Fifthly, they both referred to cases in which the consequences of release could affect both the accused and the whole community, while the consequences of non-release would only affect the accused.
It is true that the Stephens case did not deal with the accused being freed on bail; it dealt with the accused being freed because of the illegality of the detention. It is also true that this is totally irrelevant to my, or the courts’ argument. And this is that setting the accused person free has totally different consequences on the individual and on the community from not setting the accused free. There can therefore be no inequality of arms when the law applies one norm to one and a different norm to the other – and this whether the accused is set free on bail or is set free because his detention is illegal.
In Axisa this was at issue: whether there was inequality of arms when the law allowed the prosecution the right to “appeal” if the accused is freed on bail, but did not allow the accused the right to “appeal” if his release is denied.
In Stephens this was at issue: whether there was inequality of arms when the law allowed the prosecution the right to appeal if the accused is released on grounds of illegality of detention, but did not allow the accused the right to appeal if his release is denied.
Not much of a difference, is there?
In the selfsame circumstances, the same logic should prevail.
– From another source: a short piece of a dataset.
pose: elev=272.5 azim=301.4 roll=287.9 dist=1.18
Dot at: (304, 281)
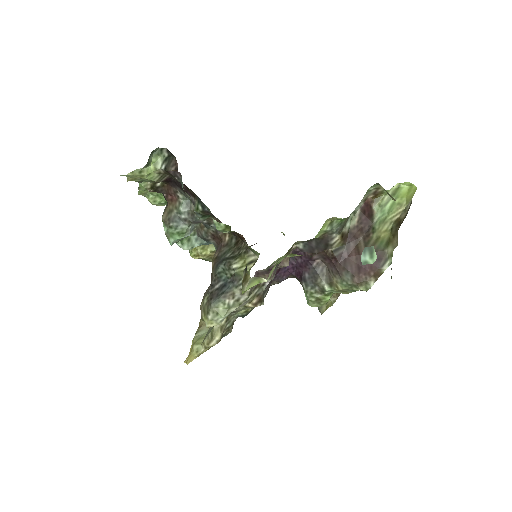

On exactly equivalent facts and law, the Strasbourg court found no violation, and the Malta court found a violation."
And so does Franco Debono...
Commenting on Judge Bonello’s reaction, Dr Debono said that Judge Bonello's contribution today proved that a statement he made earlier was wrong, because then he had forgotten that the Stephens Judgment, over which he had presided, did not concern bail.
The error, Dr Debono said, was evident to both layman and lawyer and quite unexpected and surprising coming from an ex-judge.
Dr Bonello had said:
"The European Court of Human Rights had already ruled (Stephens v. Malta, No. 1), that the Maltese system, by virtue of which an accused denied bail cannot appeal (while the prosecution can when the court grants bail), does not violate the accused person’s fundamental human rights. The ECHR considered that the right of accused persons under Maltese law to request bail as frequently as they like, without any limitation whatsoever, ensures as strong a protection against unnecessarily prolonged detention as a right to appeal would."
Dr Debono said that while bail is dealt with in article 574 et seq of the Criminal Code as was the case with Axisa, applications by persons alleging illegal arrest are dealt with in article 409A (Stephens).
Since Dr Bonello's statement was wrong he had to go to great lengths to come up with a winding argument to show that, after all, after all, the cases might be similar, Dr Debono said.
He said that to substantiate his original statements Dr Bonello should show where the Stephens Judgment ruled about bail.
He pointed out that, in his first contribution, Dr Bonello did not declare he was one of the presiding judges in the Stephens case. Did he think that no future court had the right to overrule his judgments, he asked.
What Judge Bonello’s current contribution did was prove his original one wrong and unfounded. He now had to beat around the bush to try to show that the cases might be similar, even if not identical, as he had originally stated.
Dr Debono pointed out that bail and illegal arrest were not even similar technically.
“They might seem similar to the laymen but not from the legal viewpoint.”